Posted Jun 04, 2009 08:21 pm CDT
A new discretionary vacation policy went into effect in the United States offices of Sedgwick Detert Moran & Arnold last month. It potentially offers associates and counsel lavish amounts of vacation time, at least in theory.
They can take as much as four consecutive weeks of vacation, according to an internal law firm memo (PDF) published by Above the Law. Plus, the memo places no specific limit on the total amount of vacation that can be taken annually.
There are, however, a few restrictions on actually using this vacation time, the memo explains. Among them: Attorneys are expected to discuss their vacation plans “well in advance” with supervisors and colleagues.

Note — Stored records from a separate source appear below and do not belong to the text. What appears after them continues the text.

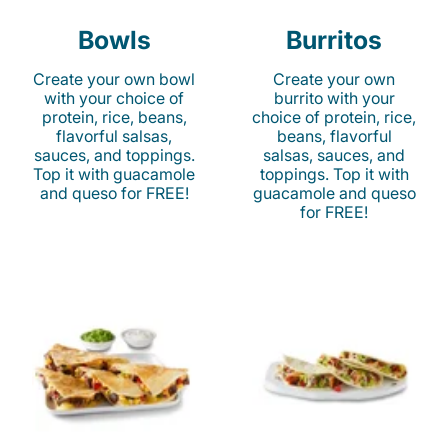
Bowls
Burritos
Create your own bowl
Create your own
with your choice of
burrito with your
protein, rice, beans,
choice of protein, rice,
flavorful salsas,
beans, flavorful
sauces, and toppings.
salsas, sauces, and
Top it with guacamole
toppings. Top it with
and queso for FREE!
guacamole and queso
for FREE!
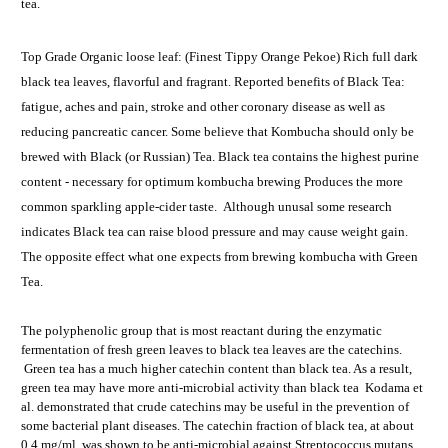
tea.
Top Grade Organic loose leaf: (Finest Tippy Orange Pekoe) Rich full dark
black tea leaves, flavorful and fragrant. Reported benefits of Black Tea:
fatigue, aches and pain, stroke and other coronary disease as well as
reducing pancreatic cancer. Some believe that Kombucha should only be
brewed with Black (or Russian) Tea. Black tea contains the highest purine
content - necessary for optimum kombucha brewing Produces the more
common sparkling apple-cider taste. Although unusal some research
indicates Black tea can raise blood pressure and may cause weight gain.
The opposite effect what one expects from brewing kombucha with Green
Tea.
The polyphenolic group that is most reactant during the enzymatic
fermentation of fresh green leaves to black tea leaves are the catechins.
Green tea has a much higher catechin content than black tea. As a result,
green tea may have more anti-microbial activity than black tea Kodama et
al. demonstrated that crude catechins may be useful in the prevention of
some bacterial plant diseases. The catechin fraction of black tea, at about
0.4 mg/ml, was shown to be anti-microbial against Streptococcus mutans,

And lawyers also are expected to take their vacations in a manner that permits them to meet client deadlines and partner needs and “contribute” to the firm’s billable hours standards.
“This approach is consistent with the professionalism that is the foundation of legal practice and with the often expressed desire of our attorneys to manage work and life balance in the legal workplace,” the memo states, noting that the new discretionary vacation policy for associates and counsel is the same one that applies to Sedgwick partners.
“Our attorney time-off policies are designed to provide time away from work to rest, reflect and renew,” the memo states. “This is essential both to provide balance in our work and personal lives and to maintain the quality of professional service that we provide our clients.”
Effectively, this new vacation policy is a cut in attorney compensation, one anonymous tipster tells Above the Law, because it will eventually eliminate unused paid vacation time under the firm’s former policy. (Lawyers are told in the memo they must use up their accrued paid vacation time first and then may begin taking time off under the new discretionary vacation policy.) When Sedgwick lawyers no longer have unused vacation time earned under the old policy, the tipster and ATL posit, they will no longer receive payment for this unused paid vacation time when they leave the firm, as they have in the past.
A firm spokeswoman did not immediately respond to ABA Journal requests for comment.